The New York City government enacted the Midtown East rezoning in the 2010s; this allowed developers to transfer unused air rights from Grand Central Terminal to neighboring sites, enabling the construction of high-rise buildings on these sites. Developers expressed interest in redeveloping several sites around the terminal, including the site of the Hyatt Grand Central New York. In February 2019, the media reported that TF Cornerstone, MSD Partners, and RXR Realty planned to redevelop the Grand Hyatt site. A new 2,600,000 ft2 mixed-use structure with office and retail space, as well as a smaller hotel, would be built on the site. The proposal required approval from the state and city governments of New York, though no final agreement had been signed. Before the developers could construct the skyscraper, they had to buy out Hyatt's lease, which ran through 2077. At the time, the developers planned to close the hotel permanently after the end of 2020.

In November 2020, preliminary plans for an 83-story mixed-use tower on the site, known as Project Commodore, were revealed. The tower, designed by Skidmore, Owings & Merrill, would be 1646 ft tall, making it the second-tallest in New York City if completed. The structure would contain office space on the 7th through 63rd floors and a 500-room Grand Hyatt hotel on the 65th through 83rd floors. The basement, first, and second floors would contain retail, and the first floor would also connect to the adjacent railroad terminal and subway station. A public plaza and a stair to the Park Avenue Viaduct would also be built. If the project were approved, the demolition process would take 18 months, and the construction process would take 47 months with a preliminary completion date in 2030.

Preliminary renderings were released in February 2021, proposing a maximum height of 1,653 ft.

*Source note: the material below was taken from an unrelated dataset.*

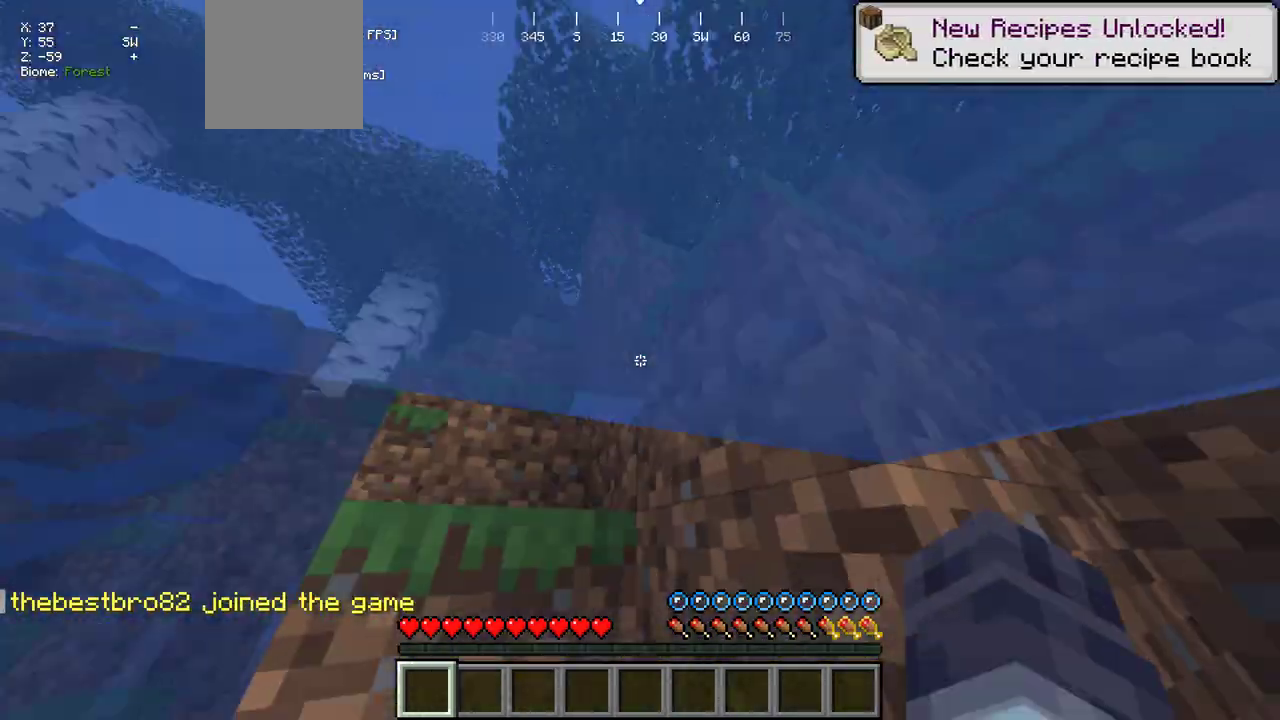
{"keys": ["w"], "mouse": [], "events": [[84, "a", "up"]]}
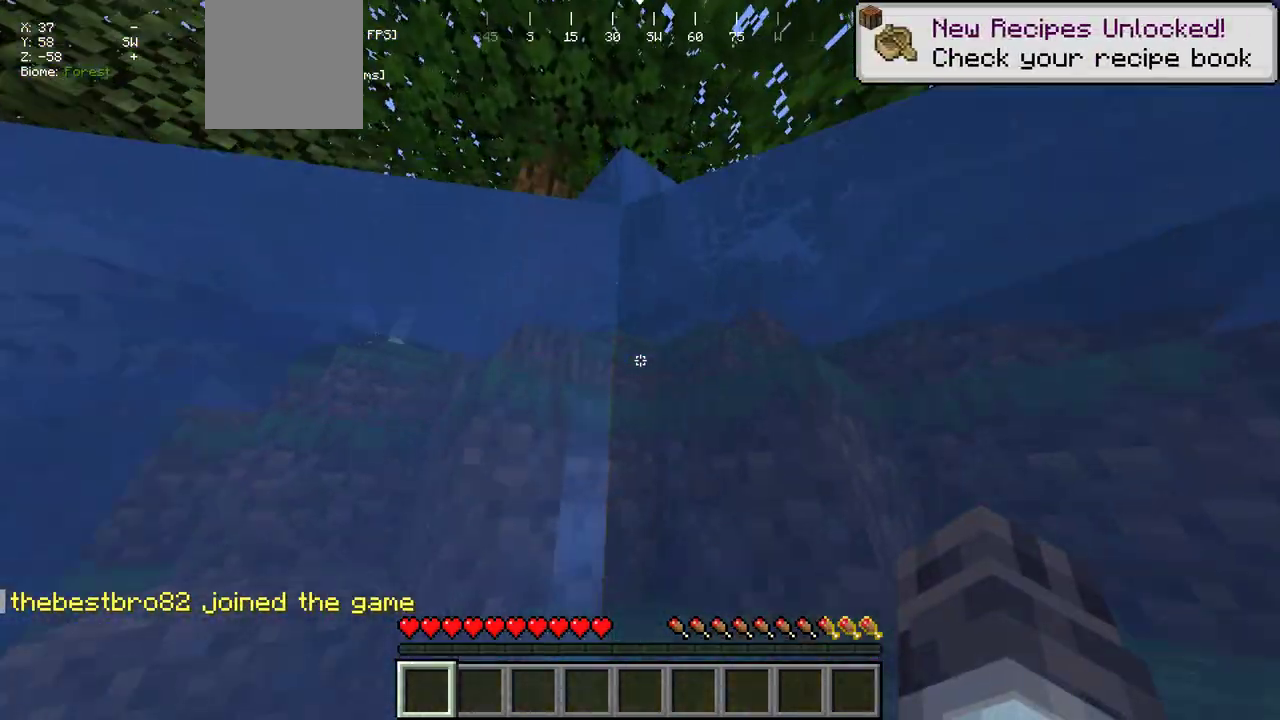
{"keys": ["w"], "mouse": [], "events": []}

The New York City Council approved the plans that December at a revised height of 1,575 ft, while a later article published by engineering firm WSP Global lists a height of 1,581 ft. In addition to a proposed 2.5 million square feet of commercial office space, the proposal includes a 200-room, 453,000 square foot Hyatt hotel at its highest levels, as well as 10,000 square feet of ground-level and underground retail alongside an expanded transit hall and a new subway entrance on East 42nd Street. RXR Realty opened a leasing gallery for the development in the nearby One Vanderbilt in October 2023. Originally, the developers planned to demolish the hotel in 2023. In January 2025, the developers requested up to $4.84 billion in low-cost financing from the incoming U.S. presidential administration of Donald Trump. The development received preliminary approval from the city government in January 2026, and RXR Realty began meeting with investors that March to gauge their interest in providing $6.5 billion for the building. In late March 2026, building permits were filed.